Stored data
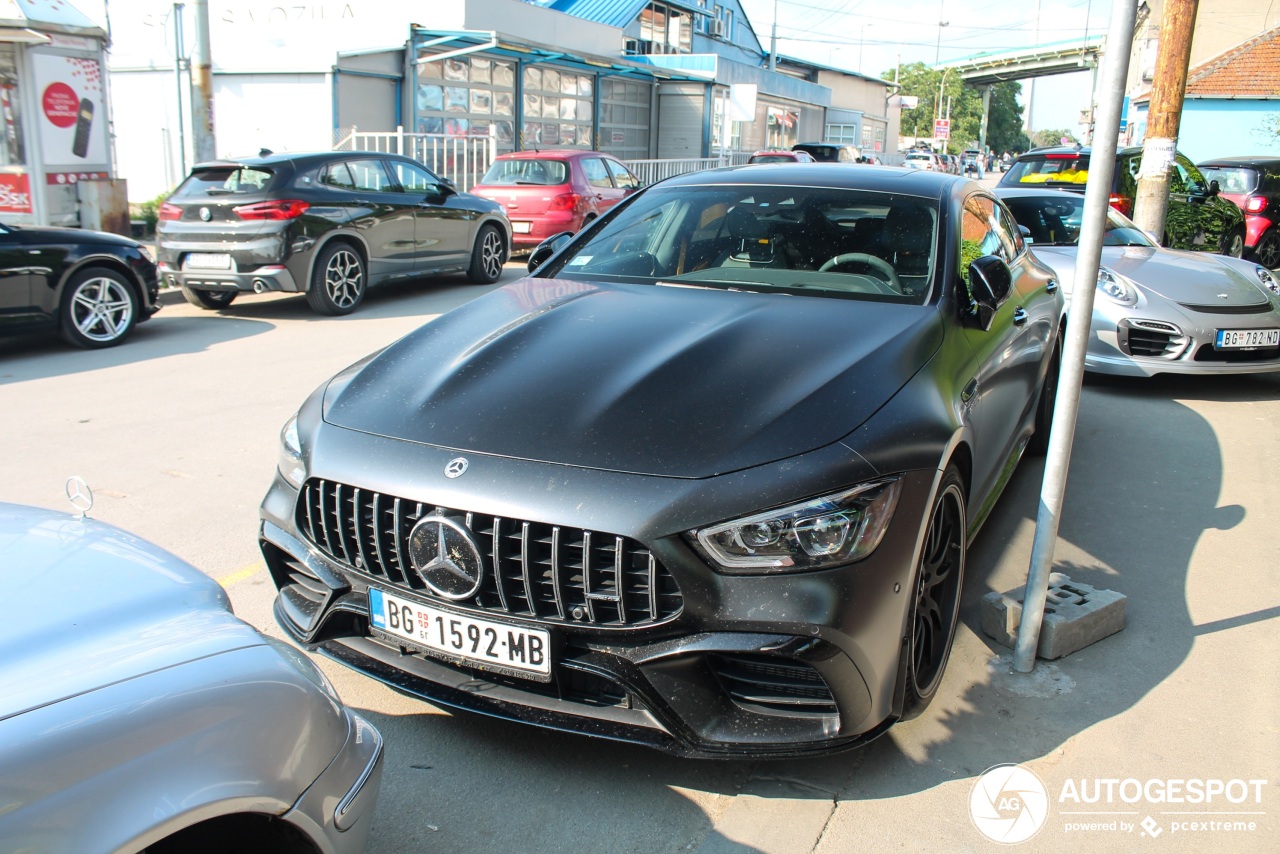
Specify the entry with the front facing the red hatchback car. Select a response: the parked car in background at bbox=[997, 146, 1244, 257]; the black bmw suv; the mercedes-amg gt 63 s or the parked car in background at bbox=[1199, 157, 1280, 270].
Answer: the black bmw suv

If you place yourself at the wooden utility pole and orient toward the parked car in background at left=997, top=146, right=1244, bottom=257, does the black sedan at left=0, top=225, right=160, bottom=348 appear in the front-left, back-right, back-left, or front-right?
back-left

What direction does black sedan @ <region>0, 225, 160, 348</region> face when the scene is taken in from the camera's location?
facing to the right of the viewer

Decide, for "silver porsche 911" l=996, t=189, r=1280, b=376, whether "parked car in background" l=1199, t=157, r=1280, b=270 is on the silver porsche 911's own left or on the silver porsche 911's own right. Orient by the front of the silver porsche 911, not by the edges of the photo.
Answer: on the silver porsche 911's own left

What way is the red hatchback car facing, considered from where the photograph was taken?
facing away from the viewer and to the right of the viewer

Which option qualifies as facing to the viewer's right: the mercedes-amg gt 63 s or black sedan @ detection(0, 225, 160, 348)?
the black sedan

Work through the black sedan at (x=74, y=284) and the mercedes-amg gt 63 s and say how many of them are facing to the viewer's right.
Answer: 1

→ **Exercise brief**
Reproduce every line of the records above word for word, omitting the pictures.

→ **Answer to this problem**
Specify the entry with the front facing the red hatchback car. Select a response: the parked car in background at bbox=[997, 146, 1244, 257]; the black bmw suv; the mercedes-amg gt 63 s or the parked car in background at bbox=[1199, 157, 1280, 270].
Answer: the black bmw suv

If you place yourself at the wooden utility pole and orient toward the parked car in background at left=997, top=146, right=1244, bottom=257, does the black sedan at left=0, top=225, right=160, bottom=348 appear in the front-left, back-right, back-left, or front-right?
back-left

What direction does black sedan @ <region>0, 225, 160, 348</region> face when the scene is taken in from the camera's location?
facing to the right of the viewer

Decide, for "silver porsche 911" l=996, t=189, r=1280, b=376, whether "parked car in background" l=1199, t=157, r=1280, b=270 is on the silver porsche 911's own left or on the silver porsche 911's own right. Orient by the front of the silver porsche 911, not by the edges of the photo.
Answer: on the silver porsche 911's own left

What way is the red hatchback car facing, considered from where the photograph was taken?
facing away from the viewer and to the right of the viewer

Which option qualifies as facing to the viewer's right: the mercedes-amg gt 63 s or black sedan @ detection(0, 225, 160, 348)?
the black sedan

Work through the black sedan at (x=74, y=284) and the mercedes-amg gt 63 s and say how many of them are facing to the viewer's right.
Answer: 1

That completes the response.